Totternhoe 2020 update

Despite the changes we have all had to face this year, our reserves team at Totternhoe have been busy ensuring wildlife and people can safely enjoy this natural space.

Reserve Update

2020 has been a very strange year for everyone, including the Wildlife Trust and our reserves. We saw our reserves being used more than ever, highlighting the importance of nature to people during the Covid restrictions. Totternhoe Quarry nature reserve did not get through the summer without suffering some damage. The main gates were damaged, with fences being cut in the reserve. Without staff or volunteers able to get out as normal, we are still catching up with the backlog of work. It’s not all doom and gloom, the reserve had a fantastic display of chalk grassland flowers, with the duke of burgundy butterfly enjoying the warm dry spring. We had reports of English partridge and corn bunting nesting in parts of the reserve, which are closed off to the general public and dogs. As the warm weather continued, so did the butterflies and in their numbers, with small blues and chalk hill blues having a very good year.  

Getting Back Out on Reserves

It was midsummer before staff were allowed back out on the reserve and it felt so good to be back!! The initial clean up took a day and I removed two Land Rover loads of rubbish from the reserve. It would have been far worse without the help of the wardens and the amazing community who helped to clean up the rubbish during lockdown.

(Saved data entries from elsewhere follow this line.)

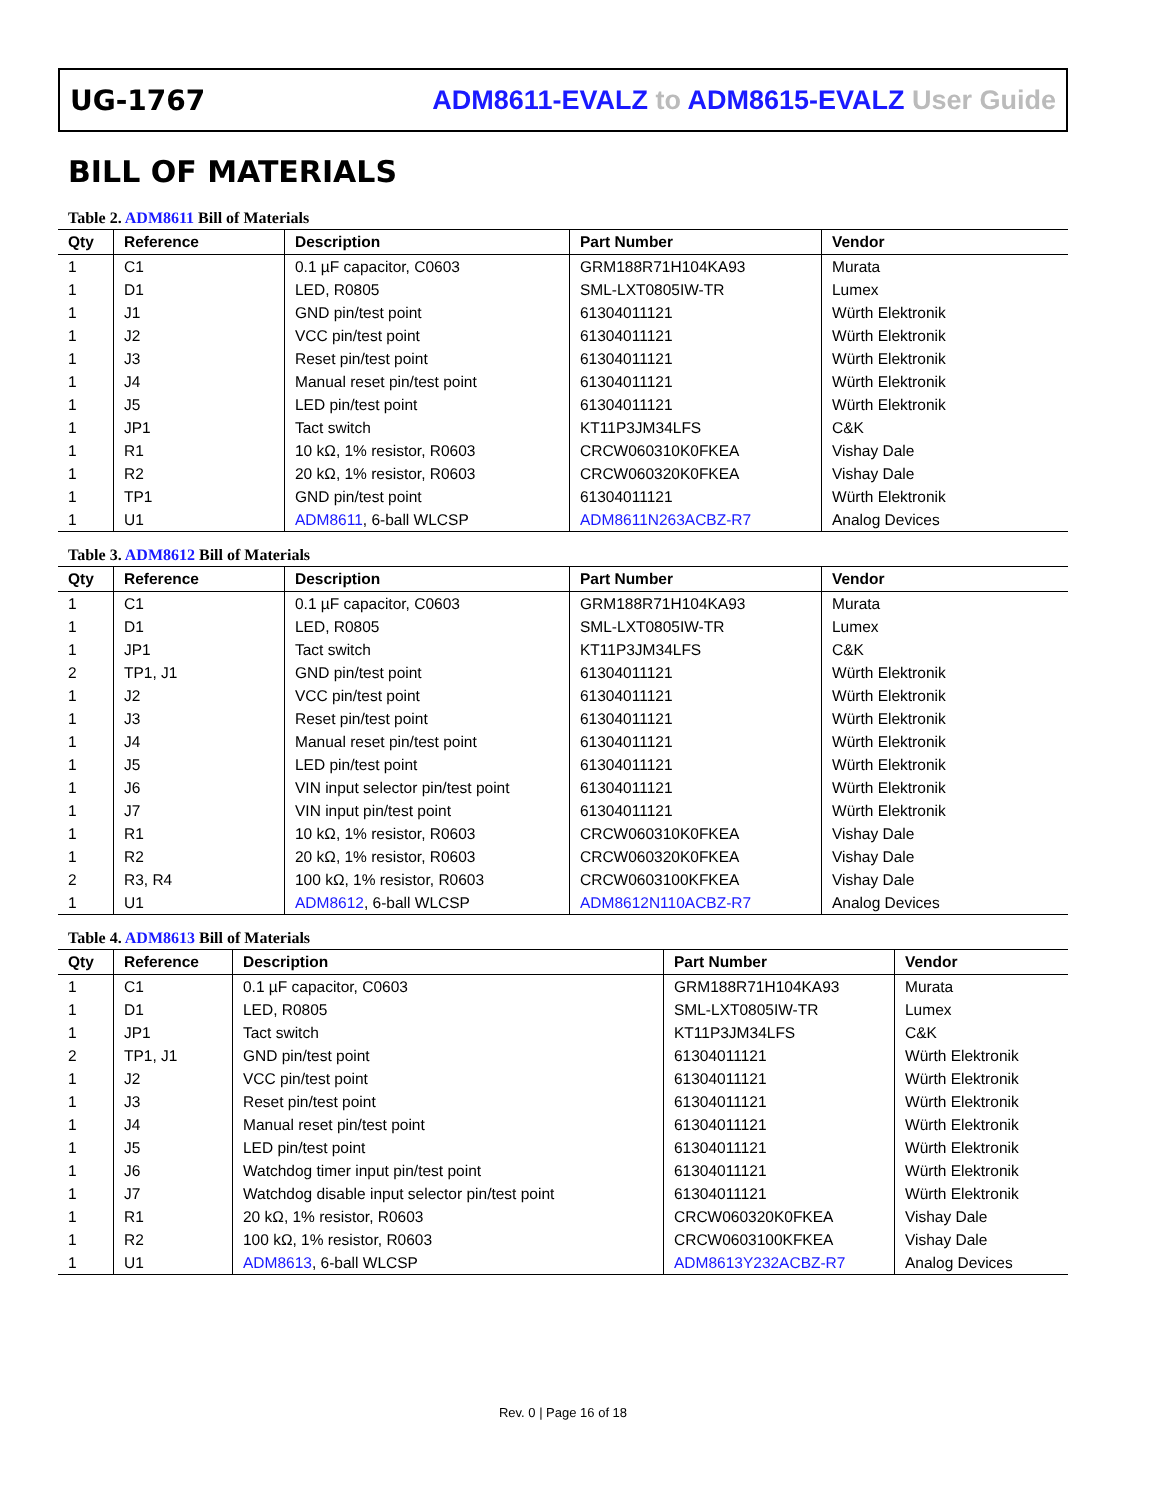UG-1767 ADM8611-EVALZ to ADM8615-EVALZ User Guide
BILL OF MATERIALS
Table 2. ADM8611 Bill of Materials
| Qty | Reference | Description | Part Number | Vendor |
| --- | --- | --- | --- | --- |
| 1 | C1 | 0.1 µF capacitor, C0603 | GRM188R71H104KA93 | Murata |
| 1 | D1 | LED, R0805 | SML-LXT0805IW-TR | Lumex |
| 1 | J1 | GND pin/test point | 61304011121 | Würth Elektronik |
| 1 | J2 | VCC pin/test point | 61304011121 | Würth Elektronik |
| 1 | J3 | Reset pin/test point | 61304011121 | Würth Elektronik |
| 1 | J4 | Manual reset pin/test point | 61304011121 | Würth Elektronik |
| 1 | J5 | LED pin/test point | 61304011121 | Würth Elektronik |
| 1 | JP1 | Tact switch | KT11P3JM34LFS | C&K |
| 1 | R1 | 10 kΩ, 1% resistor, R0603 | CRCW060310K0FKEA | Vishay Dale |
| 1 | R2 | 20 kΩ, 1% resistor, R0603 | CRCW060320K0FKEA | Vishay Dale |
| 1 | TP1 | GND pin/test point | 61304011121 | Würth Elektronik |
| 1 | U1 | ADM8611 , 6-ball WLCSP | ADM8611N263ACBZ-R7 | Analog Devices |
Table 3. ADM8612 Bill of Materials
| Qty | Reference | Description | Part Number | Vendor |
| --- | --- | --- | --- | --- |
| 1 | C1 | 0.1 µF capacitor, C0603 | GRM188R71H104KA93 | Murata |
| 1 | D1 | LED, R0805 | SML-LXT0805IW-TR | Lumex |
| 1 | JP1 | Tact switch | KT11P3JM34LFS | C&K |
| 2 | TP1, J1 | GND pin/test point | 61304011121 | Würth Elektronik |
| 1 | J2 | VCC pin/test point | 61304011121 | Würth Elektronik |
| 1 | J3 | Reset pin/test point | 61304011121 | Würth Elektronik |
| 1 | J4 | Manual reset pin/test point | 61304011121 | Würth Elektronik |
| 1 | J5 | LED pin/test point | 61304011121 | Würth Elektronik |
| 1 | J6 | VIN input selector pin/test point | 61304011121 | Würth Elektronik |
| 1 | J7 | VIN input pin/test point | 61304011121 | Würth Elektronik |
| 1 | R1 | 10 kΩ, 1% resistor, R0603 | CRCW060310K0FKEA | Vishay Dale |
| 1 | R2 | 20 kΩ, 1% resistor, R0603 | CRCW060320K0FKEA | Vishay Dale |
| 2 | R3, R4 | 100 kΩ, 1% resistor, R0603 | CRCW0603100KFKEA | Vishay Dale |
| 1 | U1 | ADM8612 , 6-ball WLCSP | ADM8612N110ACBZ-R7 | Analog Devices |
Table 4. ADM8613 Bill of Materials
| Qty | Reference | Description | Part Number | Vendor |
| --- | --- | --- | --- | --- |
| 1 | C1 | 0.1 µF capacitor, C0603 | GRM188R71H104KA93 | Murata |
| 1 | D1 | LED, R0805 | SML-LXT0805IW-TR | Lumex |
| 1 | JP1 | Tact switch | KT11P3JM34LFS | C&K |
| 2 | TP1, J1 | GND pin/test point | 61304011121 | Würth Elektronik |
| 1 | J2 | VCC pin/test point | 61304011121 | Würth Elektronik |
| 1 | J3 | Reset pin/test point | 61304011121 | Würth Elektronik |
| 1 | J4 | Manual reset pin/test point | 61304011121 | Würth Elektronik |
| 1 | J5 | LED pin/test point | 61304011121 | Würth Elektronik |
| 1 | J6 | Watchdog timer input pin/test point | 61304011121 | Würth Elektronik |
| 1 | J7 | Watchdog disable input selector pin/test point | 61304011121 | Würth Elektronik |
| 1 | R1 | 20 kΩ, 1% resistor, R0603 | CRCW060320K0FKEA | Vishay Dale |
| 1 | R2 | 100 kΩ, 1% resistor, R0603 | CRCW0603100KFKEA | Vishay Dale |
| 1 | U1 | ADM8613 , 6-ball WLCSP | ADM8613Y232ACBZ-R7 | Analog Devices |
Rev. 0 | Page 16 of 18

The Wildlife Trust was awarded a small amount in Covid relief money to help get the reserves back on track. I put this straight into action, replacing damaged fencing and gates, making the reserve secure again. With volunteer work parties slowly getting back up and running, vital reserve management work is playing catch up. This winter will see a large amount of work taking place on the reserve.

What's Next at Totternoe? 

Next year looks more exciting than ever at Totternhoe. We are aiming to carry out our slow worm survey, 11 years on from the mitigation, which saw them moved from the new busway in Luton. We will have new students carrying out more studies on the butterflies and the impact of climate change on the reserve, and I will be out with our amazing volunteers continuing our practical work. I have been overwhelmed by the offers of help and support from the local community, from sheep checking to survey work. I cannot say thank you enough to everyone who has helped the reserve and me.

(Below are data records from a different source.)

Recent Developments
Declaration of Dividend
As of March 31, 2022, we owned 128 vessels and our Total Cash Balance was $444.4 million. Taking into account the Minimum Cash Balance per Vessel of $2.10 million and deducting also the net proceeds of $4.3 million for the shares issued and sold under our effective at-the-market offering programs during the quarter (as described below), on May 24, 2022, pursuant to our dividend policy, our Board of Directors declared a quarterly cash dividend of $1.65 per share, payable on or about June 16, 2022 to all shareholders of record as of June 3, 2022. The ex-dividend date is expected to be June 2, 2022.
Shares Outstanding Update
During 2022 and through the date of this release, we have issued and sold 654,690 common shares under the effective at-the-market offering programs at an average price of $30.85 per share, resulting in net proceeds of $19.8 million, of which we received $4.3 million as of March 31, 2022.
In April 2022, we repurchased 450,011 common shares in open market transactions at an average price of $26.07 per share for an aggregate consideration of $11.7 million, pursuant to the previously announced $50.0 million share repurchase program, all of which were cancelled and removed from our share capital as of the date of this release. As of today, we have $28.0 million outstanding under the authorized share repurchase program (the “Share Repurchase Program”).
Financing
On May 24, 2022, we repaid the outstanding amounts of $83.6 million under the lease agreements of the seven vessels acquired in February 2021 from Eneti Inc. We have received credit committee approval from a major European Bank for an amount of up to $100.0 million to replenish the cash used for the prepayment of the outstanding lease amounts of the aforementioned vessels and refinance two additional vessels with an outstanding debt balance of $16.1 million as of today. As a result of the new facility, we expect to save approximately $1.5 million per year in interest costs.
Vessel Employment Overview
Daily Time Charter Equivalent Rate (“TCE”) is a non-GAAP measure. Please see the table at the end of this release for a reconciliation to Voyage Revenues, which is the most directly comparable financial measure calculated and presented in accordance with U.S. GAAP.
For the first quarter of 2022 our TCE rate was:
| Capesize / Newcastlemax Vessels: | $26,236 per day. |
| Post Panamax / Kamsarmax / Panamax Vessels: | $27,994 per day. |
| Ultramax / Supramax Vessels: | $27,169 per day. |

This summer saw more people discovering amazing wildlife at Totternhoe than ever before and I would love to carry this on. In 2021 I would like anyone who finds anything at Totternhoe to let us know and show off some of the fantastic pictures of wildlife taken on the reserve. Please do remember to visit our Facebook page ‘Wildlife North Chilterns Chalk’. https://www.facebook.com/groups/northchilternschalk

Some of you may have noticed that Wildlife and Communities Officer Sarah Cowling set up a virtual summer wildlife tour of Totternhoe. You visit the web page, pay £2.50 and receive a virtual guide with Sarah by using your QR code reader on your phone. This will be re- launched again in the spring so keep your eye on the notice boards. This is a brilliant activity for families, wildlife enthusiasts, school and community groups.